= Material provided =

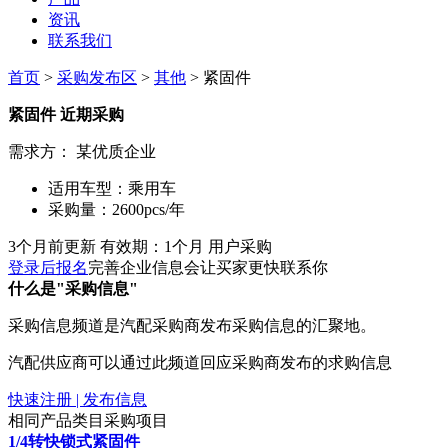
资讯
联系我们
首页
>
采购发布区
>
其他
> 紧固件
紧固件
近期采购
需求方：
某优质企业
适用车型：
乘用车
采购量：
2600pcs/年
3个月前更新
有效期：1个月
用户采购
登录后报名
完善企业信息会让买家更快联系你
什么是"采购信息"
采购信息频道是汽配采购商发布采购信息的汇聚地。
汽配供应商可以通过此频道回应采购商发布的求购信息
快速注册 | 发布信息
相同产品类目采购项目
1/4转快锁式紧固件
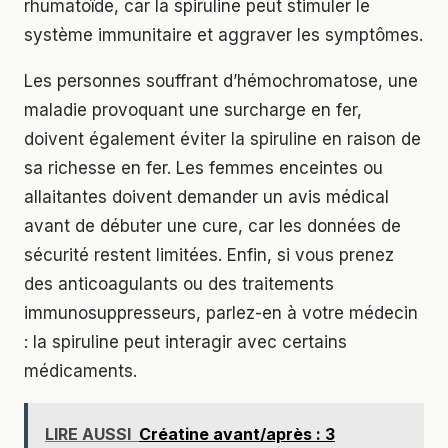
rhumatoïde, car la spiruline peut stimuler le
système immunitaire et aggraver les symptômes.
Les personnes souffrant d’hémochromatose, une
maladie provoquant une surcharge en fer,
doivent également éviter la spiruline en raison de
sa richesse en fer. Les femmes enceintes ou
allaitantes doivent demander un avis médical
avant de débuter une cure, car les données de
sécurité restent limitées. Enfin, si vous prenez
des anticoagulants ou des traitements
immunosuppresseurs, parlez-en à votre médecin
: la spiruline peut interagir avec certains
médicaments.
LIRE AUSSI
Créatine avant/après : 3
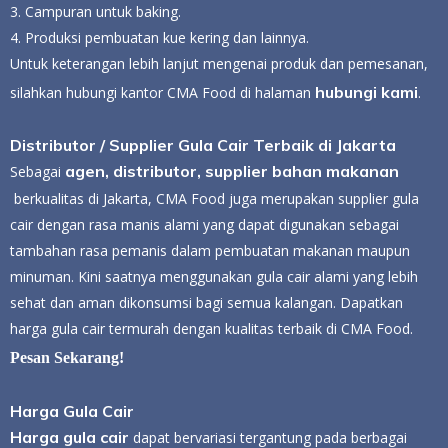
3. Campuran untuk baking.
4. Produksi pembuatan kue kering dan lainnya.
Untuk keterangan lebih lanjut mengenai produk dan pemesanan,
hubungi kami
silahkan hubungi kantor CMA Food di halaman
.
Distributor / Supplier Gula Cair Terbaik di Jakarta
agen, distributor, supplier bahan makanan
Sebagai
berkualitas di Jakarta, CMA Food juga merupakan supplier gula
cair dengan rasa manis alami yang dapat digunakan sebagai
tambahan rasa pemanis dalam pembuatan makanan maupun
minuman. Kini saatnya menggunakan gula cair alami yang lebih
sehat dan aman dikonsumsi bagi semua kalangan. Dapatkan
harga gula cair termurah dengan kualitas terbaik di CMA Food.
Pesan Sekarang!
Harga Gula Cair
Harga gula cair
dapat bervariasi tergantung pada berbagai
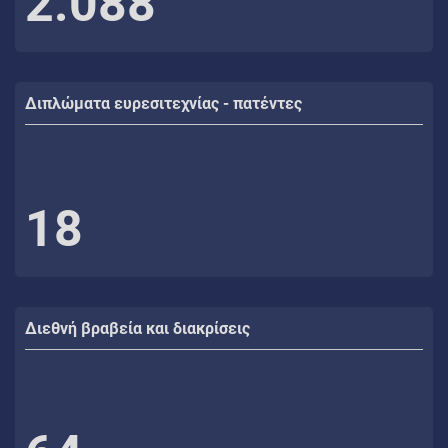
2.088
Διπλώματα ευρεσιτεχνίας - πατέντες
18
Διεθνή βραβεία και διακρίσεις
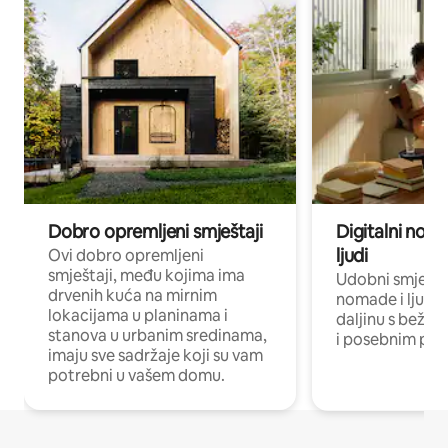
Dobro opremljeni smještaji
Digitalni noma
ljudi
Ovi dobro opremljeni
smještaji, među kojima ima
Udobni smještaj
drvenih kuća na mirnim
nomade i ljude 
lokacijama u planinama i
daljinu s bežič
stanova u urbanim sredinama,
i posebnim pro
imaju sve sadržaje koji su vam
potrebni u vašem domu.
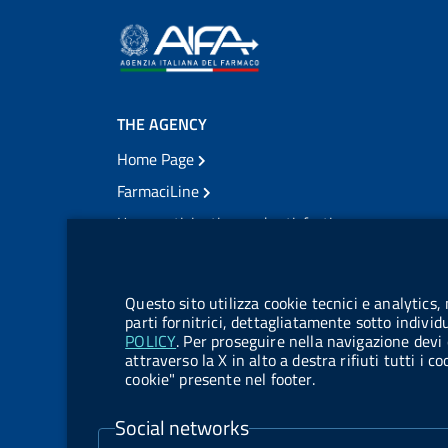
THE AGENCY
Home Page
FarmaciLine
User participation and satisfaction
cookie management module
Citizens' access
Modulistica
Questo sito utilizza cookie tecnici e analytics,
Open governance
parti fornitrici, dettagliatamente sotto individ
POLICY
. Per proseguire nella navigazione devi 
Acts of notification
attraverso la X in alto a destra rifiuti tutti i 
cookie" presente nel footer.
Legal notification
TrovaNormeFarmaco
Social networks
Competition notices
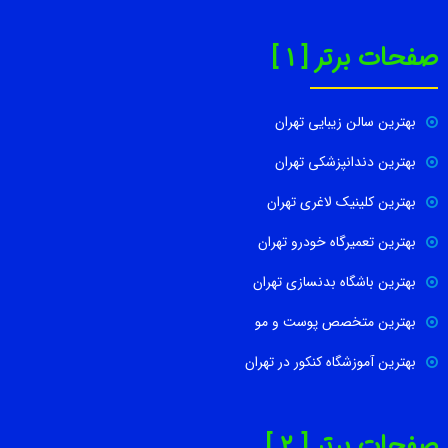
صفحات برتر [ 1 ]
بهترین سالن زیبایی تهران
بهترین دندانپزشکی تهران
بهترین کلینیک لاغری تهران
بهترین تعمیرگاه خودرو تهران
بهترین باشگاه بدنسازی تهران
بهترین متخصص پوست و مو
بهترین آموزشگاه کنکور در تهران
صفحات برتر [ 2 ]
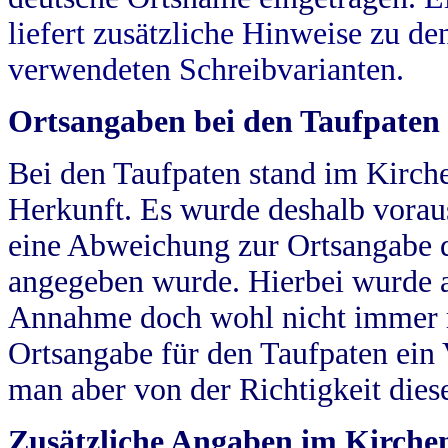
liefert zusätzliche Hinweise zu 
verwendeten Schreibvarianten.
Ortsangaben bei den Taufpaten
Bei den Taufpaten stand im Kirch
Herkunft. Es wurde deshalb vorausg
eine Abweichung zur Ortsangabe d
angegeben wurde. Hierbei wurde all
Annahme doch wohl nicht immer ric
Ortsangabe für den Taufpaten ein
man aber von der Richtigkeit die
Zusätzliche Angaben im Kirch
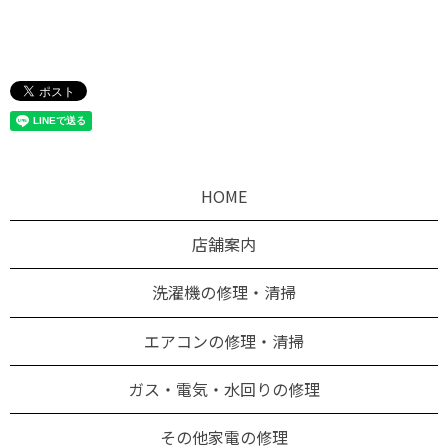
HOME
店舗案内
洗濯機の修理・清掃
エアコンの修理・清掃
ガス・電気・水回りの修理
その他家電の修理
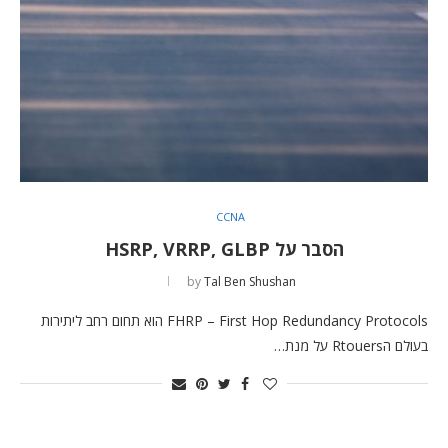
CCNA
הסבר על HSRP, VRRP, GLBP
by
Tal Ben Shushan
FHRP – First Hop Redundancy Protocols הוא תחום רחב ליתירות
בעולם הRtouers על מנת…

= Exercise prompt =
Work out how many lines in the material contain the string "dengan", then write that number and nothing more.

= Result =
2